I don’t think you can find a play that does a better job of showing off Leal’s strength than the clip above. He’s lined up as a standup outside backer and is facing off against Stone Forsythe, who was drafted by the Seattle Seahawks a few months ago.

Leal recognizes that Forsythe is trying to reach him, moves his feet and gets his hands on the tackle’s chest to secure the edge. Once the running back commits to the B-gap, the Aggie has the strength – and because his hands are in the right spot – to shed this block with ease and throw Forsythe to the ground.

The ball carrier tries to bounce it at the last second but since Leal had great gap discipline, it’s too late and he’s able to make a tackle for loss.

This stunt by Leal is just a work of art. He sets up the E/T game perfectly by working up the field initially and has perfect timing with his hands as he literally catches the offensive lineman’s. Once that tackle opens his hips to the sideline, the pass rusher starts to work inside with a strong rip move to give himself a clear path to go get a hit on the quarterback. A perfectly executed line game.

In the clip above, we’re going to get another excellent example of how the Texas A&M product can get off blocks. He’s two-gapping here, which means he’s responsible for both the B- and C-gaps and explains the lateral first-step and slow get off. Like the play above, his hand placement is perfect and allows him to control the offensive lineman.

The tackle is able to get inside of Leal a little bit, but Leal’s strength allows him to shuck the tackle and effectively close the B-gap with the man. Finally, the defender breaks down after defeating the block and because No. 5 does his job too, there’s nowhere to run and this is another tackle for loss.

How about one more example of Leal’s block shedding, just because I love it so much. It really is a thing of beauty.

Evan Neal, No. 73 for Alabama, is projected to be one of the best offensive tackles in this year’s draft class and is 6’7” 360 pounds, but Leal makes him look like a rag doll on this play. The defensive lineman’s hand placement isn’t quite as precise as we’ve seen in the other examples, notice his right hand is outside of the tackle’s shoulder, but it doesn’t matter since Leal has the strength to toss Neal and go factor into the play.

This final clip won’t show up on the stat sheet but is something the Aggie can build on moving forward.
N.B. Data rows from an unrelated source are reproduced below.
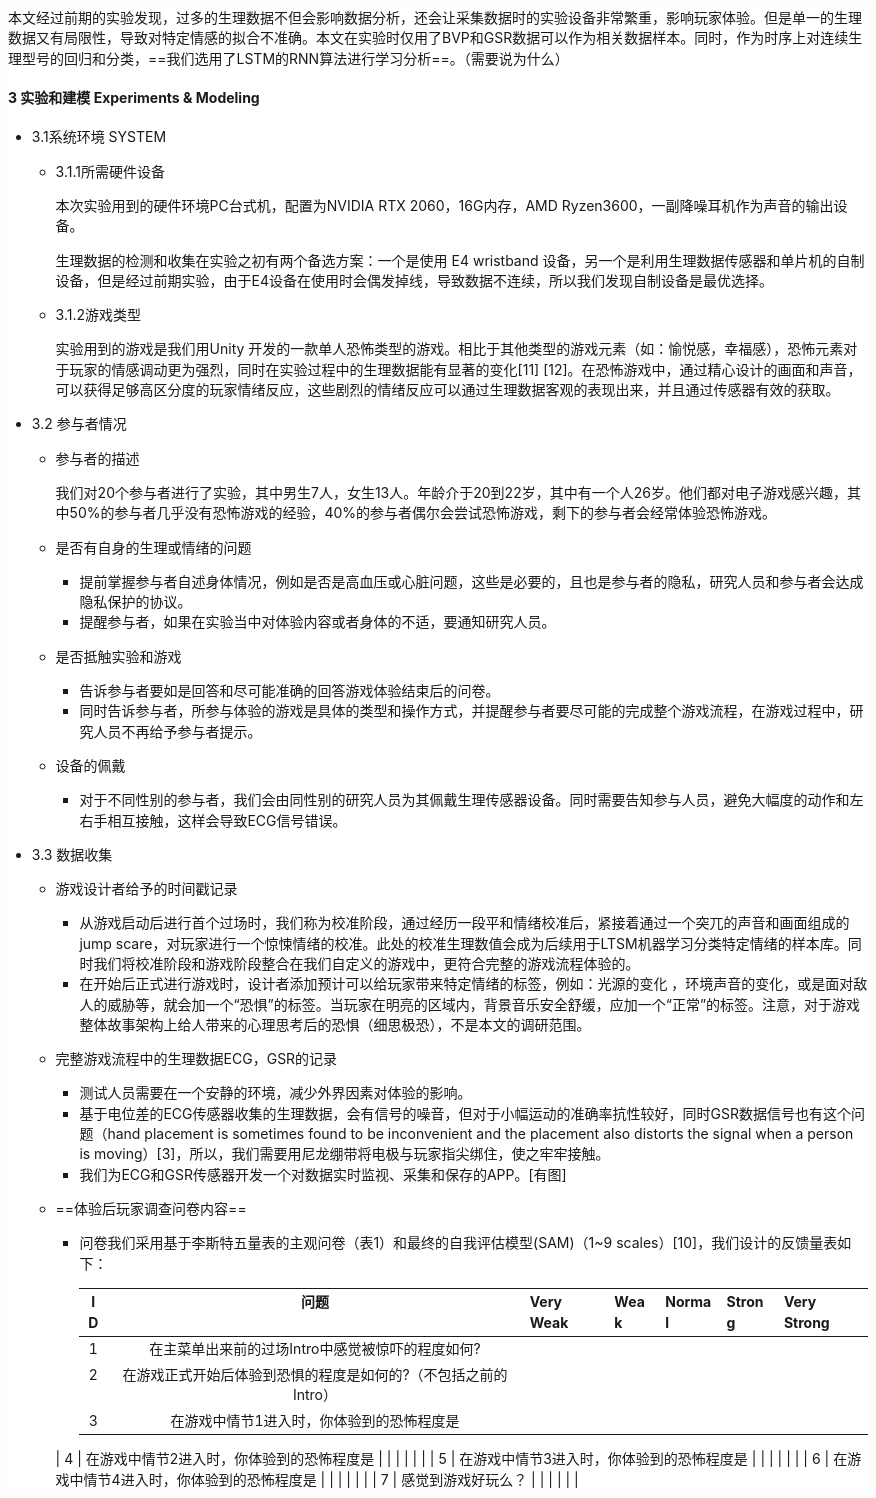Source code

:   本文经过前期的实验发现，过多的生理数据不但会影响数据分析，还会让采集数据时的实验设备非常繁重，影响玩家体验。但是单一的生理数据又有局限性，导致对特定情感的拟合不准确。本文在实验时仅用了BVP和GSR数据可以作为相关数据样本。同时，作为时序上对连续生理型号的回归和分类，==我们选用了LSTM的RNN算法进行学习分析==。（需要说为什么）

#### 3 实验和建模 Experiments & Modeling

- 3.1系统环境 SYSTEM

  - 3.1.1所需硬件设备

    本次实验用到的硬件环境PC台式机，配置为NVIDIA RTX 2060，16G内存，AMD Ryzen3600，一副降噪耳机作为声音的输出设备。

    生理数据的检测和收集在实验之初有两个备选方案：一个是使用 E4 wristband 设备，另一个是利用生理数据传感器和单片机的自制设备，但是经过前期实验，由于E4设备在使用时会偶发掉线，导致数据不连续，所以我们发现自制设备是最优选择。

  - 3.1.2游戏类型

    实验用到的游戏是我们用Unity 开发的一款单人恐怖类型的游戏。相比于其他类型的游戏元素（如：愉悦感，幸福感），恐怖元素对于玩家的情感调动更为强烈，同时在实验过程中的生理数据能有显著的变化[11] [12]。在恐怖游戏中，通过精心设计的画面和声音，可以获得足够高区分度的玩家情绪反应，这些剧烈的情绪反应可以通过生理数据客观的表现出来，并且通过传感器有效的获取。

- 3.2 参与者情况

  - 参与者的描述

    我们对20个参与者进行了实验，其中男生7人，女生13人。年龄介于20到22岁，其中有一个人26岁。他们都对电子游戏感兴趣，其中50%的参与者几乎没有恐怖游戏的经验，40%的参与者偶尔会尝试恐怖游戏，剩下的参与者会经常体验恐怖游戏。

  - 是否有自身的生理或情绪的问题
    - 提前掌握参与者自述身体情况，例如是否是高血压或心脏问题，这些是必要的，且也是参与者的隐私，研究人员和参与者会达成隐私保护的协议。
    - 提醒参与者，如果在实验当中对体验内容或者身体的不适，要通知研究人员。
    
  - 是否抵触实验和游戏

    - 告诉参与者要如是回答和尽可能准确的回答游戏体验结束后的问卷。
    - 同时告诉参与者，所参与体验的游戏是具体的类型和操作方式，并提醒参与者要尽可能的完成整个游戏流程，在游戏过程中，研究人员不再给予参与者提示。
    
  - 设备的佩戴

    - 对于不同性别的参与者，我们会由同性别的研究人员为其佩戴生理传感器设备。同时需要告知参与人员，避免大幅度的动作和左右手相互接触，这样会导致ECG信号错误。

- 3.3 数据收集
  
  - 游戏设计者给予的时间戳记录
    - 从游戏启动后进行首个过场时，我们称为校准阶段，通过经历一段平和情绪校准后，紧接着通过一个突兀的声音和画面组成的jump scare，对玩家进行一个惊悚情绪的校准。此处的校准生理数值会成为后续用于LTSM机器学习分类特定情绪的样本库。同时我们将校准阶段和游戏阶段整合在我们自定义的游戏中，更符合完整的游戏流程体验的。
    - 在开始后正式进行游戏时，设计者添加预计可以给玩家带来特定情绪的标签，例如：光源的变化 ，环境声音的变化，或是面对敌人的威胁等，就会加一个“恐惧”的标签。当玩家在明亮的区域内，背景音乐安全舒缓，应加一个“正常”的标签。注意，对于游戏整体故事架构上给人带来的心理思考后的恐惧（细思极恐），不是本文的调研范围。
  - 完整游戏流程中的生理数据ECG，GSR的记录
    - 测试人员需要在一个安静的环境，减少外界因素对体验的影响。
    - 基于电位差的ECG传感器收集的生理数据，会有信号的噪音，但对于小幅运动的准确率抗性较好，同时GSR数据信号也有这个问题（hand placement is sometimes found to be inconvenient and the placement also distorts the signal when a person is moving）[3]，所以，我们需要用尼龙绷带将电极与玩家指尖绑住，使之牢牢接触。
    - 我们为ECG和GSR传感器开发一个对数据实时监视、采集和保存的APP。[有图]
  - ==体验后玩家调查问卷内容==
    
    - 问卷我们采用基于李斯特五量表的主观问卷（表1）和最终的自我评估模型(SAM)（1~9 scales）[10]，我们设计的反馈量表如下：
    
      |  ID  |                             问题                             | Very Weak | Weak | Normal | Strong | Very Strong |
      | :--: | :----------------------------------------------------------: | --------- | ---- | ------ | ------ | ----------- |
      |  1   |       在主菜单出来前的过场Intro中感觉被惊吓的程度如何?       |           |      |        |        |             |
      |  2   | 在游戏正式开始后体验到恐惧的程度是如何的?（不包括之前的Intro） |           |      |        |        |             |
      |  3   |          在游戏中情节1进入时，你体验到的恐怖程度是           |           |      |        |        |             |
    |  4   |          在游戏中情节2进入时，你体验到的恐怖程度是           |           |      |        |        |             |
      |  5   |          在游戏中情节3进入时，你体验到的恐怖程度是           |           |      |        |        |             |
      |  6   |          在游戏中情节4进入时，你体验到的恐怖程度是           |           |      |        |        |             |
      |  7   |                      感觉到游戏好玩么？                      |           |      |        |        |             |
Initially, he’s going to set up and work an inside stick move but the tackle does a pretty good job of picking it up. Once Leal recognizes that his initial move isn’t working and he’s about to get washed inside, he sticks his feet in the ground and pivots to a spin move. Neal wasn’t expecting that counter and ends up being the one who gets washed down into the mess, leaving Leal to rush freely and force the quarterback to get rid of the ball.